Буду знать. Буду осторожен.
Глава 12
Ведьмины склоки
— Юрий, — услышал я сквозь сон и открыл глаза. Балдахин был сдвинут рядом с кроватью стояла хмурая Катарина, уже одетая в платье и с оружием. Лучи только вставших светил, пробивающиеся сквозь щели в ставнях, и надсадно кукарекающие петухи, скрипящие доски запахи простой еды придавали утру некую обыденность и беззаботность, словно не на другой планете, а в деревне у бабушки. Хотя, если приглядеться, можно заметить, что рядом с каким-нибудь тонким, но ярко-белым лучиком есть ещё один — блёкло-красноватый. Небесный муж по имени Сол, всегда рядом со своей супругой Шаной. И всегда блёкнет в её сиянии.
Я вздохнул. Этот мир-перевёртыш совсем не такой, как описывали лютое средневековье известные писатели. А может, я ещё не встретился с тем всеобщим дерьмом, в которое окунулся дон Румата. Я не видел глобальной охоты на ведьм, хотя успел побывать в нескольких передрягах. Но разбойники везде есть. Не видел гонений на умных, хотя ещё и не встречал с таковых. Умников здесь ищут другие. Другие их и спасают от неприятностей. Я всего лишь «старший куда пошлют», которого, как и волка, ноги кормят. На пару с головой.
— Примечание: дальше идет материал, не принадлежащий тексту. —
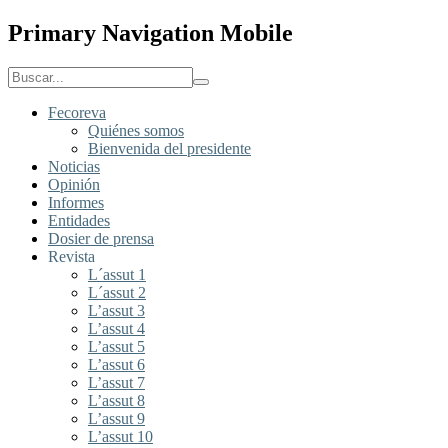
Primary Navigation Mobile
Fecoreva
Quiénes somos
Bienvenida del presidente
Noticias
Opinión
Informes
Entidades
Dosier de prensa
Revista
L´assut 1
L´assut 2
L’assut 3
L’assut 4
L’assut 5
L’assut 6
L’assut 7
L’assut 8
L’assut 9
L’assut 10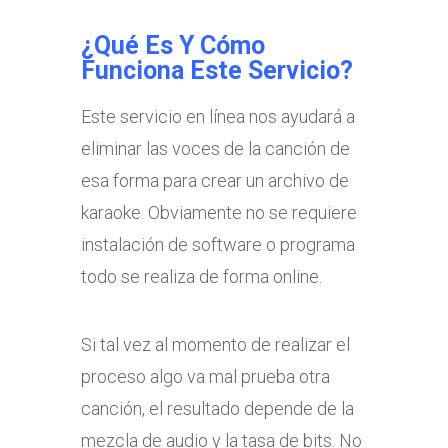
¿Qué Es Y Cómo
Funciona Este Servicio?
Este servicio en línea nos ayudará a
eliminar las voces de la canción de
esa forma para crear un archivo de
karaoke. Obviamente no se requiere
instalación de software o programa
todo se realiza de forma online.
Si tal vez al momento de realizar el
proceso algo va mal prueba otra
canción, el resultado depende de la
mezcla de audio y la tasa de bits. No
— Где Урсула? — спросил я, садясь и свешивая ноги с кровати.
— Внизу, — ответила Катарина. Она поправила перевязь с ножнами и подошла к окну, неспешно раскрыв его. Утренняя свежесть вместе с утренними же шумами ворвались в комнату. Сквозняк прошёлся по помещению, словно полновластный хозяин, проверяющий, всё ли имущество на месте. А под окном спорили, кому убирать навоз, оставшийся после тяглового вола. Спорили самозабвенно, с трёхэтажным матом, отчего не все слова понимал. Но догадывался по общему контексту. Мат, он и на другой планете мат.
— Мне приснилось, или ночью к нам действительно через окно залезла Клэр? — пробормотал я, а потом увидел рассыпавшуюся охапку ромашек на столе. Значит, была.
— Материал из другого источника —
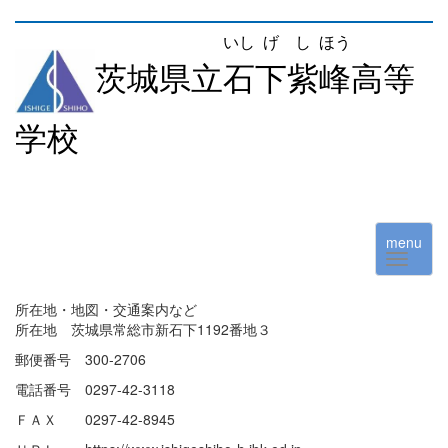
いし
げ
し
ほう
茨城県立
石
下
紫
峰
高等
学校
menu
所在地・地図・交通案内など
所在地 茨城県常総市新石下1192番地３
郵便番号 300-2706
電話番号 0297-42-3118
ＦＡＸ 0297-42-8945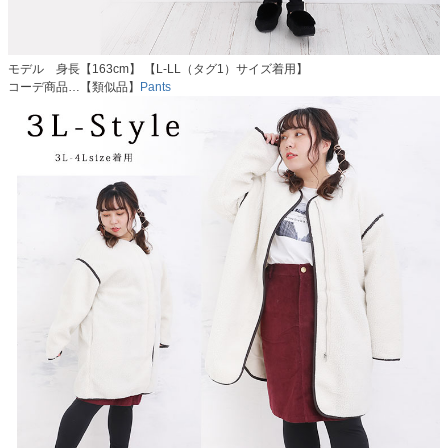
モデル 身長【163cm】 【L-LL（タグ1）サイズ着用】
コーデ商品…【類似品】
Pants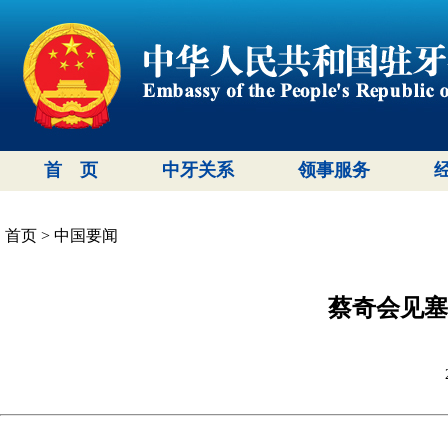
首 页
中牙关系
领事服务
首页
>
中国要闻
蔡奇会见塞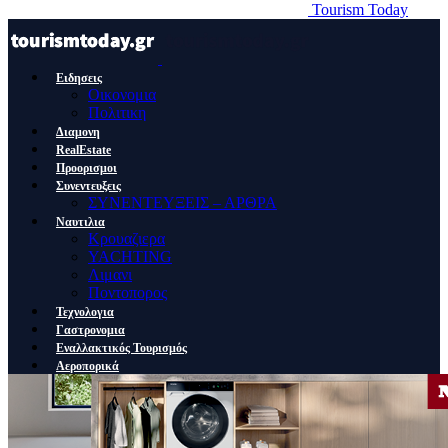
Tourism Today
Ειδησεις
Οικονομια
Πολιτικη
Διαμονη
RealEstate
Προορισμοι
Συνεντευξεις
ΣΥΝΕΝΤΕΥΞΕΙΣ – ΑΡΘΡΑ
Ναυτιλια
Κρουαζιερα
YACHTING
Λιμανι
Ποντοπορος
Τεχνολογια
Γαστρονομια
Εναλλακτικός Τουρισμός
Αεροπορικά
— Озорство сильней рассудка, — огрызнулась девушка, тоже глянув на букет. — Оно проронило в душу уверенность, что раз положено иметь мужчину сердца, то и в окна залезать тоже надо. Но, зачем именно этой ночью? Другую ночь не могла выбрать? Вот она незрелое яблоко.
Я вздохнул и потянулся за вещами. Словосочетание «незрелое яблоко» означает наивность, ну или наивную дуру. Да, Клэр действительно не блещет хитростью, и набитых обучением шишек не видно. Не успела ещё набраться цинизмом. Впрочем, именно такой и должна быть юная рыцарша — идеалисткой с горящими глазами, уверенной в том, что весь мир существует только для приключений.
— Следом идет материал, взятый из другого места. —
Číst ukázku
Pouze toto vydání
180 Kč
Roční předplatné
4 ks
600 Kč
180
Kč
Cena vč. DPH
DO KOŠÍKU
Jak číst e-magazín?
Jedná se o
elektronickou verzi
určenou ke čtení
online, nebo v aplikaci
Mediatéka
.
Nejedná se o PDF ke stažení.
Стоило накинуть курточку, как дверь распахнулась, и в неё вошла Урсула. В зубах зажата ложка, в руках корзинка с большим куском сыра, ломтём хлеба, несколькими яйцами, тремя луковицами, вязанкой сырокопчёных колбасок и бутылкой из плохого стекла.
— Фафафа э фафефа, — произнесла она, не выпуская столового прибора изо рта.
— Что? — переспросил я, достав пистолет и проверив перед дорогой.
— Пфу, — выплюнула она ложку в корзину. — Отдавать не хотела.
Урсула поставила имуществ на столик и начала выкладывать содержимое, довольно глядя на добычу.
— Ты?
— Трактирщица. Значит, эта для самых серебрятых гостей, у кого деньги есть. А я чё, у нас и деньги есть, и целая графинька в окно лезла. Чем мы не серябрятые гости? А она, значит, рогами в землю, грит, нету такого добра. Ну, я в дверь в кладовку и выбила. Всё там есть. Тока эта, юн спадин, я у тя из кошеля пару серебряных взяла. Совсем без денег не по совести брать.
Я пропустил мимо ушей необычное обращение «юный господин», похожее на бытовое сокращение «ваше благородие» в «ваш бродь» в Царской России. А вот про непредвиденные расходы вопрос возник.
— Тебе же задаток дали.
Урсула пожала широкими, совсем не женскими плечами, и как ни в чём не бывало ответила.
— Юн спадин, у меня семеро ртов дома, я муженьку почти всё отдала. Иль ты подумал, что пропила всё? А пару серебрушек на трактир не жалко.